Unterstützung und Hass als Reaktion

Menschenrechtsorganisationen bezeichnen das, was in der separatistischen "Volksrepublik Donezk " passiert, als Schauprozess. Sie kämpfen gemeinsam mit den Angehörigen der Gefangenen um Öffentlichkeit. Brahims Schwester Imane gibt immerfort Interviews für Funk und Fernsehen, in unterschiedlichen Sprachen, postet in sozialen Medien Kinderbilder von ihrem Bruder. Über den Hashtag #savebrahim, den seine Freunde in der Ukraine gestartet haben, erhalte die Familie Zuspruch - aber nicht nur: Bei einem Blick in soziale Medien in Marokko wird Brahims Schwester schlecht - sie klagt über Hass, sogar über Applaus zu seinem Todesurteil.

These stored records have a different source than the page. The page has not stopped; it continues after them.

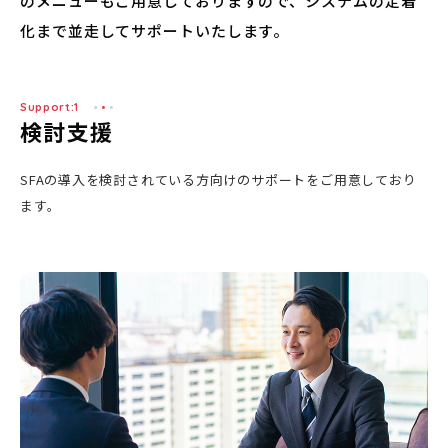
のメニューもご用意しておりますので、システムの定着
化まで並走してサポートいたします。
用語集
Support:1
検討支援
お問い合わせ
SFAの導入を検討されている方向けのサポートをご用意しており
ます。
資料ダウンロード
無料トライアル
ERPで連携をさらにラクに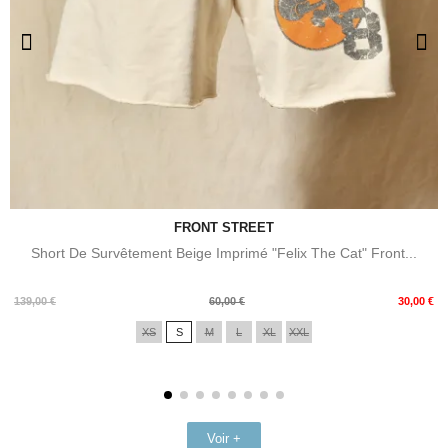
FRONT STREET
Short De Survêtement Beige Imprimé "Felix The Cat" Front...
Prix
Prix
139,00 €
60,00 €
30,00 €
de
XS
S
M
L
XL
XXL
base
Voir +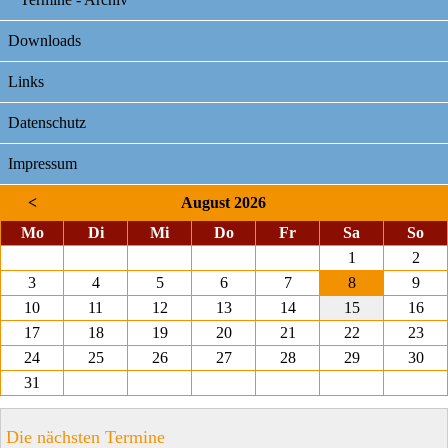
Downloads
Links
Datenschutz
Impressum
<
August 2026
ntag
enstag
ttwoch
nnerstag
eitag
mstag
nnt
Mo
Di
Mi
Do
Fr
Sa
So
1
2
3
4
5
6
7
8
9
10
11
12
13
14
15
16
17
18
19
20
21
22
23
24
25
26
27
28
29
30
31
Die nächsten Termine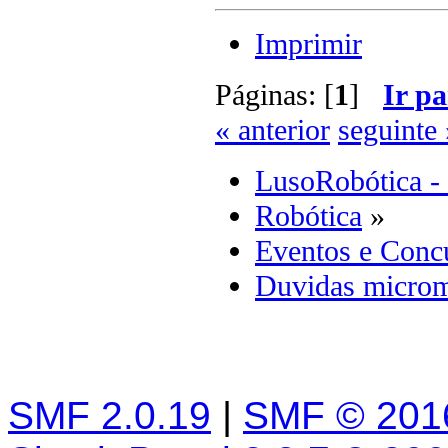
Imprimir
Páginas: [
1
]
Ir pa
« anterior
seguinte 
LusoRobótica -
Robótica
»
Eventos e Concu
Duvidas micro
SMF 2.0.19
|
SMF © 201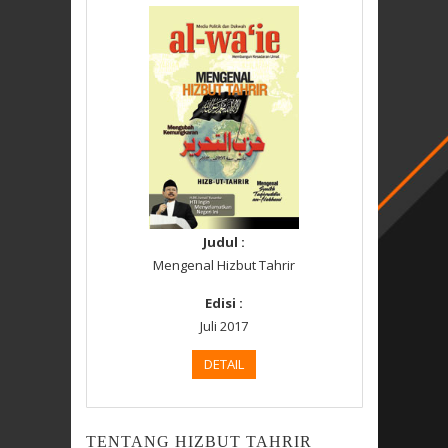
Judul :
Mengenal Hizbut Tahrir
Edisi :
Juli 2017
DETAIL
TENTANG HIZBUT TAHRIR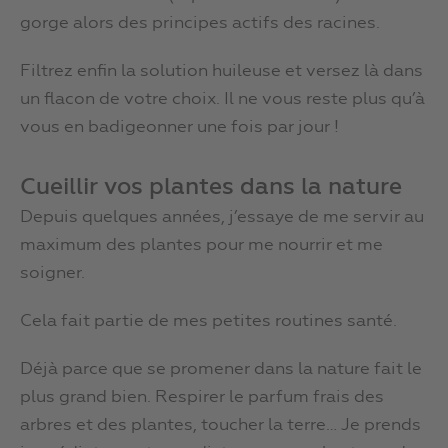
gorge alors des principes actifs des racines.
Filtrez enfin la solution huileuse et versez là dans
un flacon de votre choix. Il ne vous reste plus qu’à
vous en badigeonner une fois par jour !
Cueillir vos plantes dans la nature
Depuis quelques années, j’essaye de me servir au
maximum des plantes pour me nourrir et me
soigner.
Cela fait partie de mes petites routines santé.
Déjà parce que se promener dans la nature fait le
plus grand bien. Respirer le parfum frais des
arbres et des plantes, toucher la terre… Je prends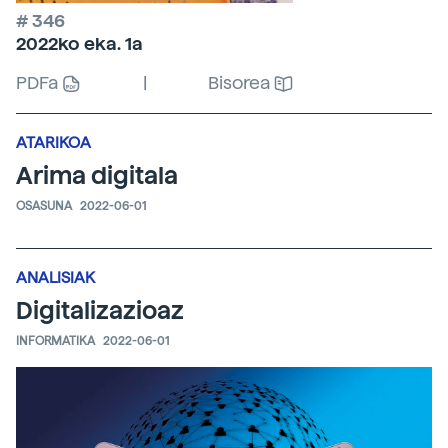
# 346
2022ko eka. 1a
PDFa
|
Bisorea
ATARIKOA
Arima digitala
OSASUNA
2022-06-01
ANALISIAK
Digitalizazioaz
INFORMATIKA
2022-06-01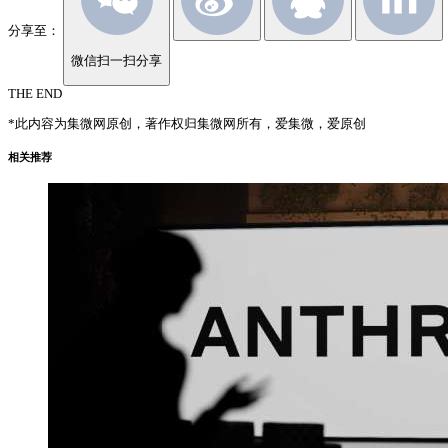
分享至：
微信扫一扫分享
THE END
*此内容为集微网原创，著作权归集微网所有，爱集微，爱原创
相关推荐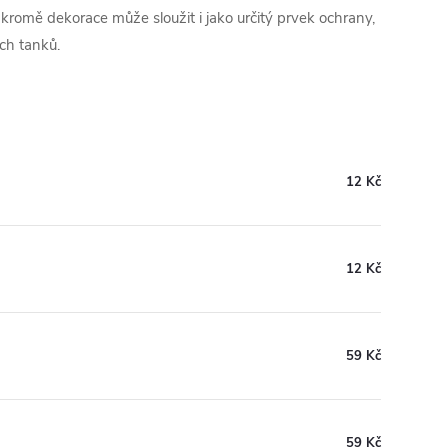
kromě dekorace může sloužit i jako určitý prvek ochrany,
ch tanků.
12 Kč
12 Kč
59 Kč
59 Kč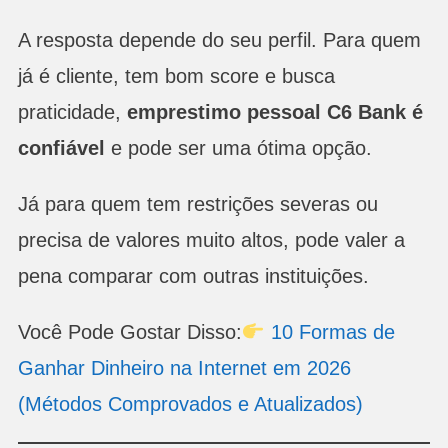
A resposta depende do seu perfil. Para quem
já é cliente, tem bom score e busca
praticidade,
emprestimo pessoal C6 Bank é
confiável
e pode ser uma ótima opção.
Já para quem tem restrições severas ou
precisa de valores muito altos, pode valer a
pena comparar com outras instituições.
Você Pode Gostar Disso:
10 Formas de
Ganhar Dinheiro na Internet em 2026
(Métodos Comprovados e Atualizados)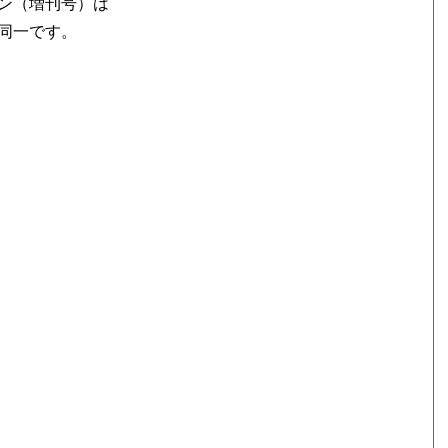
ション（増刊号）は
同一です。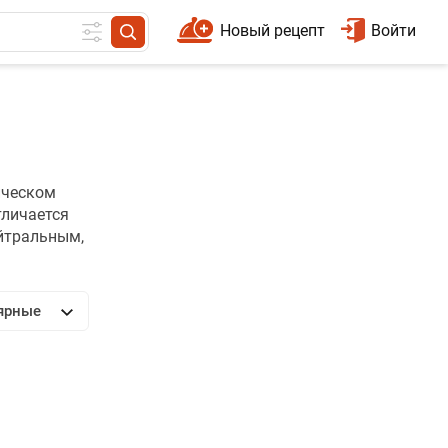
Новый рецепт
Войти
ическом
тличается
ейтральным,
ярные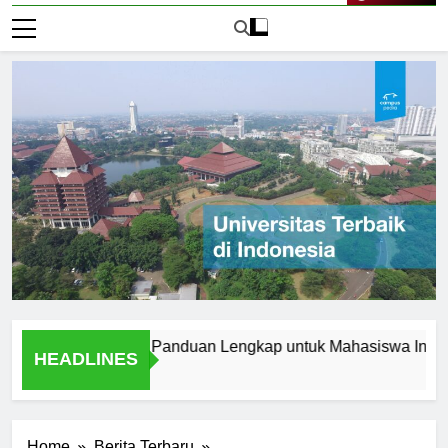
Live Now
rbaik di Korea: Panduan Lengkap untuk Mahasiswa Internasiona
HEADLINES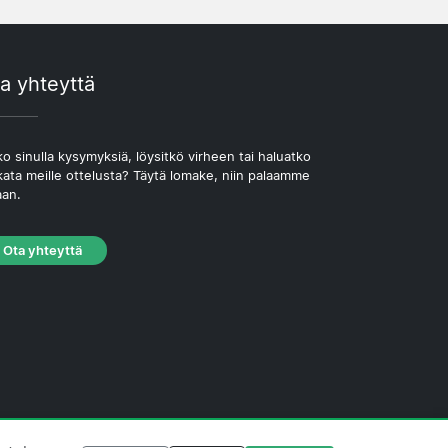
a yhteyttä
o sinulla kysymyksiä, löysitkö virheen tai haluatko
kata meille ottelusta? Täytä lomake, niin palaamme
aan.
Ota yhteyttä
västekäytäntö
·
Toimituksellinen käytäntö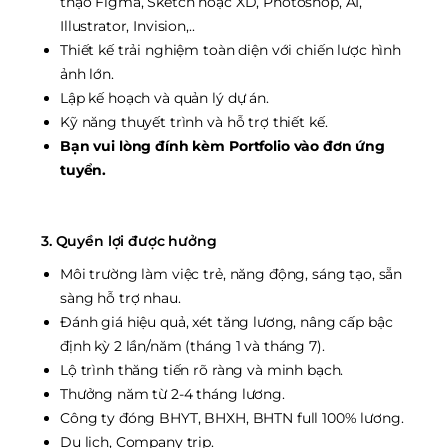
thạo Figma, Sketch hoặc XD, Photoshop, AI,
Illustrator, Invision,..
Thiết kế trải nghiệm toàn diện với chiến lược hình
ảnh lớn.
Lập kế hoạch và quản lý dự án.
Kỹ năng thuyết trình và hỗ trợ thiết kế.
Bạn vui lòng đính kèm Portfolio vào đơn ứng
tuyển.
3. Quyền lợi được hưởng
Môi trường làm việc trẻ, năng động, sáng tạo, sẵn
sàng hỗ trợ nhau.
Đánh giá hiệu quả, xét tăng lương, nâng cấp bậc
định kỳ 2 lần/năm (tháng 1 và tháng 7).
Lộ trình thăng tiến rõ ràng và minh bạch.
Thưởng năm từ 2-4 tháng lương.
Công ty đóng BHYT, BHXH, BHTN full 100% lương.
Du lịch, Company trip.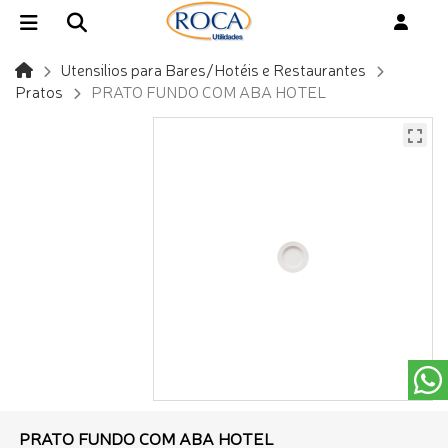
Utensilios para Bares/Hotéis e Restaurantes
Pratos
PRATO FUNDO COM ABA HOTEL
PRATO FUNDO COM ABA HOTEL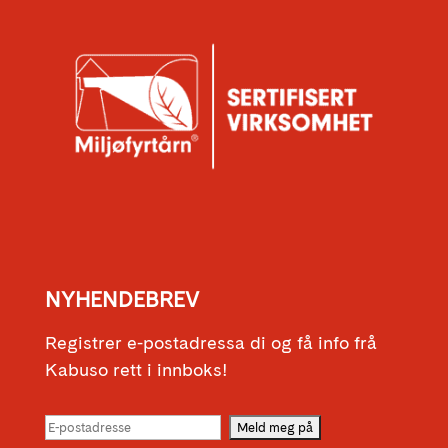
NYHENDEBREV
Registrer e-postadressa di og få info frå
Kabuso rett i innboks!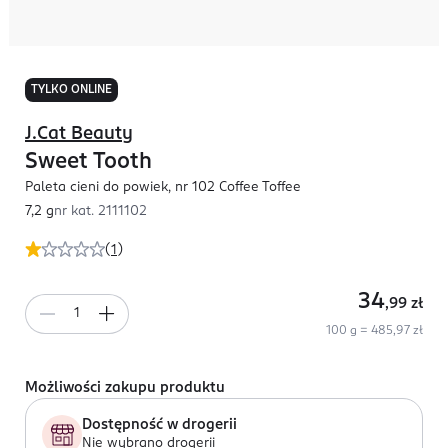
TYLKO ONLINE
J.Cat Beauty
Sweet Tooth
Paleta cieni do powiek, nr 102 Coffee Toffee
7,2 g
nr kat.
2111102
(
1
)
34
,99
zł
100 g = 485,97 zł
Możliwości zakupu produktu
Dostępność w drogerii
Nie wybrano drogerii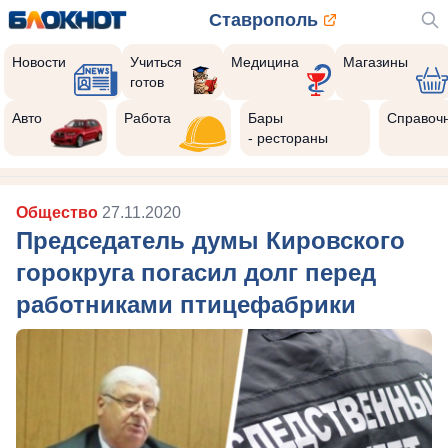
Ставрополь
Новости
Учиться
Медицина
Магазины
готов
Авто
Работа
Бары
Справоч
- рестораны
Общество
27.11.2020
Председатель думы Кировского
горокруга погасил долг перед
работниками птицефабрики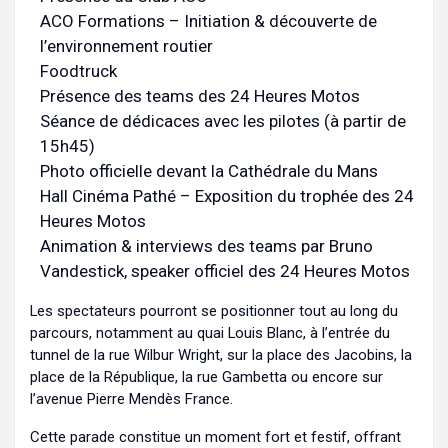
ACO Formations – Initiation & découverte de
l’environnement routier
Foodtruck
Présence des teams des 24 Heures Motos
Séance de dédicaces avec les pilotes (à partir de
15h45)
Photo officielle devant la Cathédrale du Mans
Hall Cinéma Pathé – Exposition du trophée des 24
Heures Motos
Animation & interviews des teams par Bruno
Vandestick, speaker officiel des 24 Heures Motos
Les spectateurs pourront se positionner tout au long du
parcours, notamment au quai Louis Blanc, à l’entrée du
tunnel de la rue Wilbur Wright, sur la place des Jacobins, la
place de la République, la rue Gambetta ou encore sur
l’avenue Pierre Mendès France.
Cette parade constitue un moment fort et festif, offrant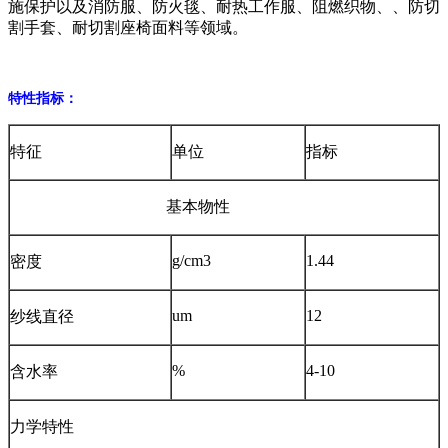
施保护以及消防服、防火毯、耐热工作服、阻燃织物、、防切
割手套、耐切割座椅面料等领域。
特性指标：
特征
单位
指标
基本物性
g/cm3
1.44
密度
um
12
纱线直径
%
4-10
含水率
力学特性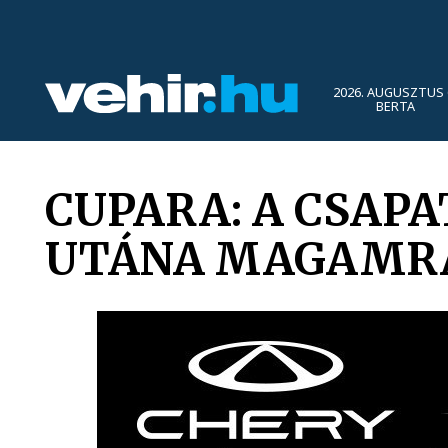
2026. AUGUSZTUS 
BERTA
CUPARA: A CSAPA
UTÁNA MAGAMR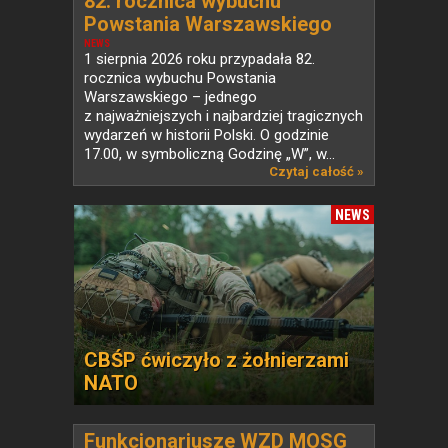
82. rocznica wybuchu
Powstania Warszawskiego
NEWS
1 sierpnia 2026 roku przypadała 82.
rocznica wybuchu Powstania
Warszawskiego – jednego
z najważniejszych i najbardziej tragicznych
wydarzeń w historii Polski. O godzinie
17.00, w symboliczną Godzinę „W”, w...
Czytaj całość »
NEWS
CBŚP ćwiczyło z żołnierzami
NATO
Funkcjonariusze WZD MOSG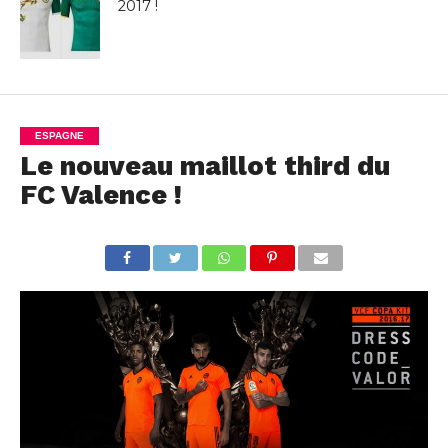
2017 !
ESPAGNE
Le nouveau maillot third du
FC Valence !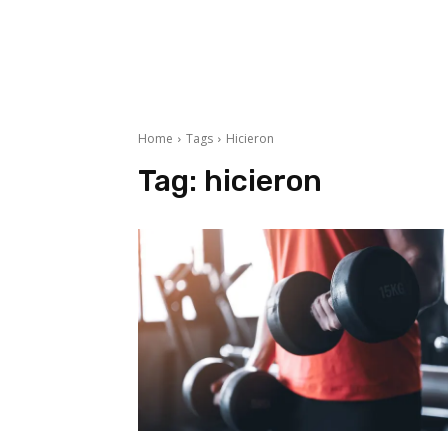
Home
Tags
Hicieron
Tag:
hicieron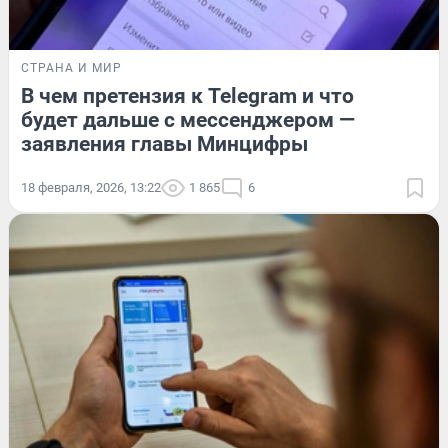
СТРАНА И МИР
В чем претензия к Telegram и что
будет дальше с мессенджером —
заявления главы Минцифры
18 февраля, 2026, 13:22
1 865
6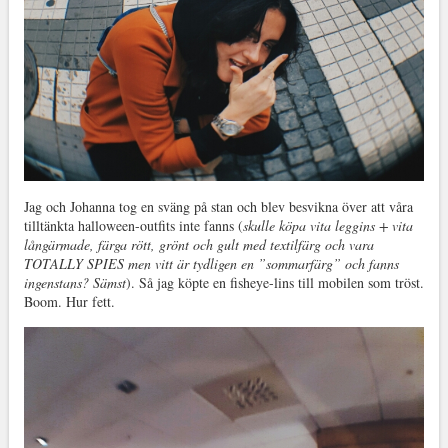
Jag och Johanna tog en sväng på stan och blev besvikna över att våra
tilltänkta halloween-outfits inte fanns (
skulle köpa vita leggins + vita
långärmade, färga rött, grönt och gult med textilfärg och vara
TOTALLY SPIES men vitt är tydligen en ”sommarfärg” och fanns
ingenstans? Sämst
). Så jag köpte en fisheye-lins till mobilen som tröst.
Boom. Hur fett.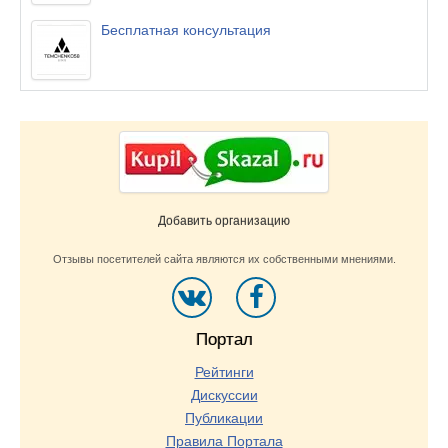
Бесплатная консультация
Добавить организацию
Отзывы посетителей сайта являются их собственными мнениями.
Портал
Рейтинги
Дискуссии
Публикации
Правила Портала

"Das Traurigste ist, dass sich nicht einmal seine eigenen Landsleute um ihn kümmern und zum Teil auch noch seine Hinrichtung fordern. Manche Leute sind nett, teilen den Hashtag und sagen ein paar nette Worte. Aber viele, viele Menschen sind sogar froh, dass er so sterben wird. Einige von ihnen gehen so weit zu sagen: ‚Wenn er dort nicht stirbt und ich ihn auf der Straße sehe, bin ich bereit, ihn zu töten.‘" Dieser Hass soll teilweise daher rühren, dass Brahim sich in einem Video nicht klar als Muslim bekannt habe, sondern als Agnostiker. So richtig nachvollziehbar sei das alles aber nicht, sagt Imane. Vor allem ihrer Mutter würden die Kommentare im Netz das Herz brechen: "Diese Situation hat unsere Familie zerbrochen. Meine Mutter ist einfach so krank geworden, sie kann sich kaum bewegen. Sie denkt Tag und Nacht an ihn, auch weil er das Nesthäkchen der Familie ist.” Imane fürchtet, dass Brahim von den Separatisten still und heimlich erschossen wird. Für sie und ihre Familie fühle sich daher jeder Tag an wie ein Rennen gegen die Zeit. "Ich will ihn einfach zurückhaben. Das ist mein einziger Wunsch.”